WORK INSTRUCTIONS — Output every line of the source text in the material below as a numbered list, skipping blank lines. Leave the pictures out of your answer.

*** DATA SUPPLIED Section Begins ***

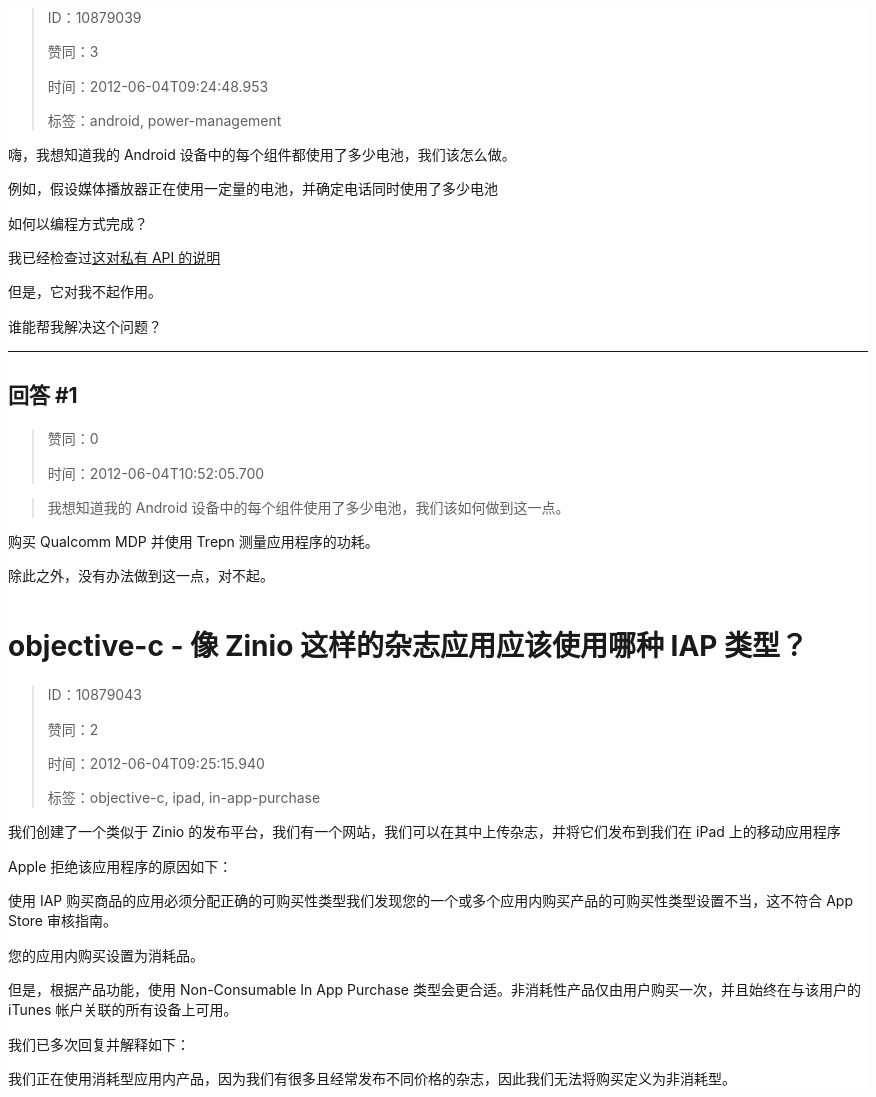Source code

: > ID：10879039
> 
> 赞同：3
> 
> 时间：2012-06-04T09:24:48.953
> 
> 标签：android, power-management

嗨，我想知道我的 Android 设备中的每个组件都使用了多少电池，我们该怎么做。

例如，假设媒体播放器正在使用一定量的电池，并确定电话同时使用了多少电池

如何以编程方式完成？

我已经检查过[这对私有 API 的说明](https://stackoverflow.com/questions/5152447/android-battery-usage-profiling)

但是，它对我不起作用。

谁能帮我解决这个问题？

* * *

## 回答 #1

> 赞同：0
> 
> 时间：2012-06-04T10:52:05.700

> 我想知道我的 Android 设备中的每个组件使用了多少电池，我们该如何做到这一点。

购买 Qualcomm MDP 并使用 Trepn 测量应用程序的功耗。

除此之外，没有办法做到这一点，对不起。

# objective-c - 像 Zinio 这样的杂志应用应该使用哪种 IAP 类型？

> ID：10879043
> 
> 赞同：2
> 
> 时间：2012-06-04T09:25:15.940
> 
> 标签：objective-c, ipad, in-app-purchase

我们创建了一个类似于 Zinio 的发布平台，我们有一个网站，我们可以在其中上传杂志，并将它们发布到我们在 iPad 上的移动应用程序

Apple 拒绝该应用程序的原因如下：

使用 IAP 购买商品的应用必须分配正确的可购买性类型我们发现您的一个或多个应用内购买产品的可购买性类型设置不当，这不符合 App Store 审核指南。

您的应用内购买设置为消耗品。

但是，根据产品功能，使用 Non-Consumable In App Purchase 类型会更合适。非消耗性产品仅由用户购买一次，并且始终在与该用户的 iTunes 帐户关联的所有设备上可用。

我们已多次回复并解释如下：

我们正在使用消耗型应用内产品，因为我们有很多且经常发布不同价格的杂志，因此我们无法将购买定义为非消耗型。

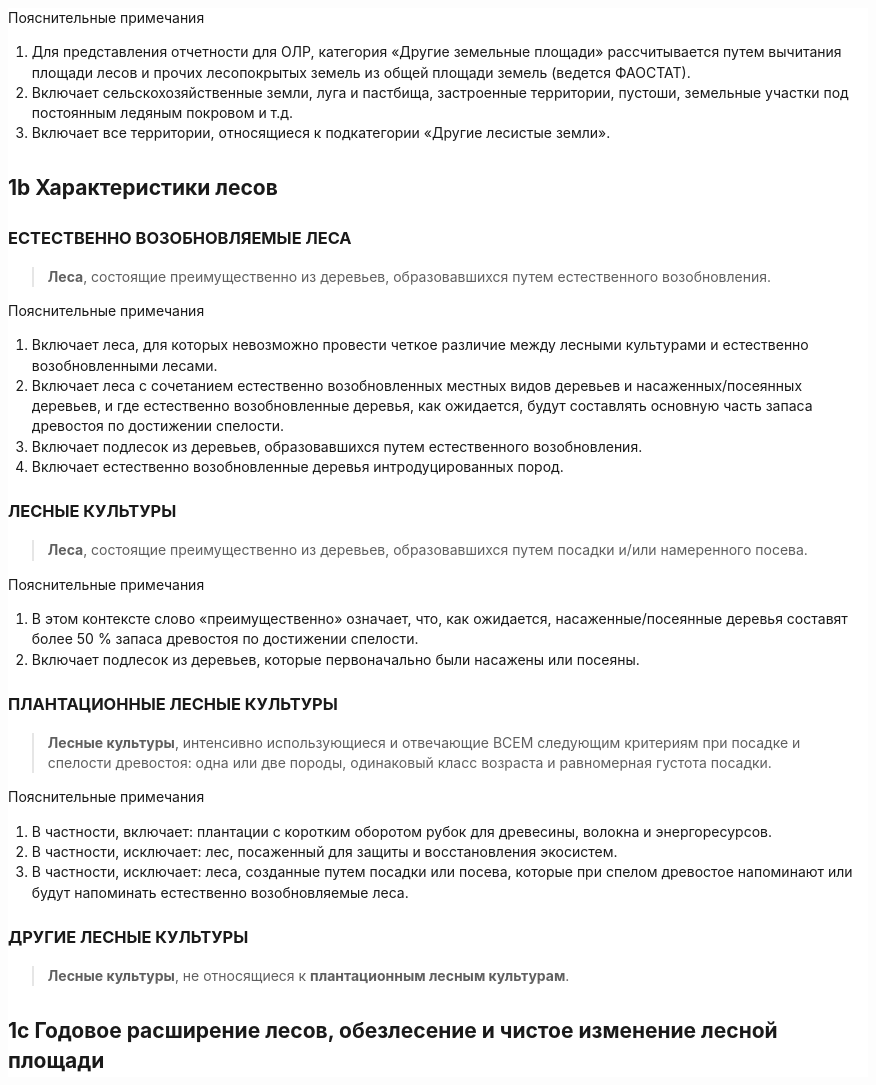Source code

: Пояснительные примечания

1.	Для представления отчетности для ОЛР, категория «Другие земельные площади» рассчитывается путем вычитания площади лесов и прочих лесопокрытых земель из общей площади земель (ведется ФАОСТАТ).
2.	Включает сельскохозяйственные земли, луга и пастбища, застроенные территории, пустоши, земельные участки под постоянным ледяным покровом и т.д.
3.	Включает все территории, относящиеся к подкатегории «Другие лесистые земли».

## 1b Характеристики лесов 

### ЕСТЕСТВЕННО ВОЗОБНОВЛЯЕМЫЕ ЛЕСА 

> **Леса**, состоящие преимущественно из деревьев, образовавшихся путем естественного возобновления.

Пояснительные примечания

1.	Включает леса, для которых невозможно провести четкое различие между лесными культурами и естественно возобновленными лесами.
2.	Включает леса с сочетанием естественно возобновленных местных видов деревьев и насаженных/посеянных деревьев, и где естественно возобновленные деревья, как ожидается, будут составлять основную часть запаса древостоя по достижении спелости.
3.	Включает подлесок из деревьев, образовавшихся путем естественного возобновления.  
4.	Включает естественно возобновленные деревья интродуцированных пород.

### ЛЕСНЫЕ КУЛЬТУРЫ

> **Леса**, состоящие преимущественно из деревьев, образовавшихся путем посадки и/или намеренного посева.  

Пояснительные примечания

1.	В этом контексте слово «преимущественно» означает, что, как ожидается, насаженные/посеянные деревья составят более 50 % запаса древостоя по достижении спелости. 
2.	Включает подлесок из деревьев, которые первоначально были насажены или посеяны. 

### ПЛАНТАЦИОННЫЕ ЛЕСНЫЕ КУЛЬТУРЫ

> **Лесные культуры**, интенсивно использующиеся и отвечающие ВСЕМ следующим критериям при посадке и спелости древостоя: одна или две породы, одинаковый класс возраста и равномерная густота посадки.

Пояснительные примечания

1.	В частности, включает: плантации с коротким оборотом рубок для древесины, волокна и энергоресурсов.
2.	В частности, исключает: лес, посаженный для защиты и восстановления экосистем.
3.	В частности, исключает: леса, созданные путем посадки или посева, которые при спелом древостое напоминают или будут напоминать естественно возобновляемые леса.

### ДРУГИЕ ЛЕСНЫЕ КУЛЬТУРЫ

> **Лесные культуры**, не относящиеся к **плантационным лесным культурам**.

## 1c Годовое расширение лесов, обезлесение и чистое изменение лесной площади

*** DATA SUPPLIED Section Ends ***

ANSWER —
1. Source code
2. : > ID：10879039
3. > 
4. > 赞同：3
5. > 
6. > 时间：2012-06-04T09:24:48.953
7. > 
8. > 标签：android, power-management
9. 嗨，我想知道我的 Android 设备中的每个组件都使用了多少电池，我们该怎么做。
10. 例如，假设媒体播放器正在使用一定量的电池，并确定电话同时使用了多少电池
11. 如何以编程方式完成？
12. 我已经检查过[这对私有 API 的说明](https://stackoverflow.com/questions/5152447/android-battery-usage-profiling)
13. 但是，它对我不起作用。
14. 谁能帮我解决这个问题？
15. * * *
16. ## 回答 #1
17. > 赞同：0
18. > 
19. > 时间：2012-06-04T10:52:05.700
20. > 我想知道我的 Android 设备中的每个组件使用了多少电池，我们该如何做到这一点。
21. 购买 Qualcomm MDP 并使用 Trepn 测量应用程序的功耗。
22. 除此之外，没有办法做到这一点，对不起。
23. # objective-c - 像 Zinio 这样的杂志应用应该使用哪种 IAP 类型？
24. > ID：10879043
25. > 
26. > 赞同：2
27. > 
28. > 时间：2012-06-04T09:25:15.940
29. > 
30. > 标签：objective-c, ipad, in-app-purchase
31. 我们创建了一个类似于 Zinio 的发布平台，我们有一个网站，我们可以在其中上传杂志，并将它们发布到我们在 iPad 上的移动应用程序
32. Apple 拒绝该应用程序的原因如下：
33. 使用 IAP 购买商品的应用必须分配正确的可购买性类型我们发现您的一个或多个应用内购买产品的可购买性类型设置不当，这不符合 App Store 审核指南。
34. 您的应用内购买设置为消耗品。
35. 但是，根据产品功能，使用 Non-Consumable In App Purchase 类型会更合适。非消耗性产品仅由用户购买一次，并且始终在与该用户的 iTunes 帐户关联的所有设备上可用。
36. 我们已多次回复并解释如下：
37. 我们正在使用消耗型应用内产品，因为我们有很多且经常发布不同价格的杂志，因此我们无法将购买定义为非消耗型。
38. Source code
39. : Пояснительные примечания
40. 1.	Для представления отчетности для ОЛР, категория «Другие земельные площади» рассчитывается путем вычитания площади лесов и прочих лесопокрытых земель из общей площади земель (ведется ФАОСТАТ).
41. 2.	Включает сельскохозяйственные земли, луга и пастбища, застроенные территории, пустоши, земельные участки под постоянным ледяным покровом и т.д.
42. 3.	Включает все территории, относящиеся к подкатегории «Другие лесистые земли».
43. ## 1b Характеристики лесов 
44. ### ЕСТЕСТВЕННО ВОЗОБНОВЛЯЕМЫЕ ЛЕСА 
45. > **Леса**, состоящие преимущественно из деревьев, образовавшихся путем естественного возобновления.
46. Пояснительные примечания
47. 1.	Включает леса, для которых невозможно провести четкое различие между лесными культурами и естественно возобновленными лесами.
48. 2.	Включает леса с сочетанием естественно возобновленных местных видов деревьев и насаженных/посеянных деревьев, и где естественно возобновленные деревья, как ожидается, будут составлять основную часть запаса древостоя по достижении спелости.
49. 3.	Включает подлесок из деревьев, образовавшихся путем естественного возобновления.  
50. 4.	Включает естественно возобновленные деревья интродуцированных пород.
51. ### ЛЕСНЫЕ КУЛЬТУРЫ
52. > **Леса**, состоящие преимущественно из деревьев, образовавшихся путем посадки и/или намеренного посева.  
53. Пояснительные примечания
54. 1.	В этом контексте слово «преимущественно» означает, что, как ожидается, насаженные/посеянные деревья составят более 50 % запаса древостоя по достижении спелости. 
55. 2.	Включает подлесок из деревьев, которые первоначально были насажены или посеяны. 
56. ### ПЛАНТАЦИОННЫЕ ЛЕСНЫЕ КУЛЬТУРЫ
57. > **Лесные культуры**, интенсивно использующиеся и отвечающие ВСЕМ следующим критериям при посадке и спелости древостоя: одна или две породы, одинаковый класс возраста и равномерная густота посадки.
58. Пояснительные примечания
59. 1.	В частности, включает: плантации с коротким оборотом рубок для древесины, волокна и энергоресурсов.
60. 2.	В частности, исключает: лес, посаженный для защиты и восстановления экосистем.
61. 3.	В частности, исключает: леса, созданные путем посадки или посева, которые при спелом древостое напоминают или будут напоминать естественно возобновляемые леса.
62. ### ДРУГИЕ ЛЕСНЫЕ КУЛЬТУРЫ
63. > **Лесные культуры**, не относящиеся к **плантационным лесным культурам**.
64. ## 1c Годовое расширение лесов, обезлесение и чистое изменение лесной площади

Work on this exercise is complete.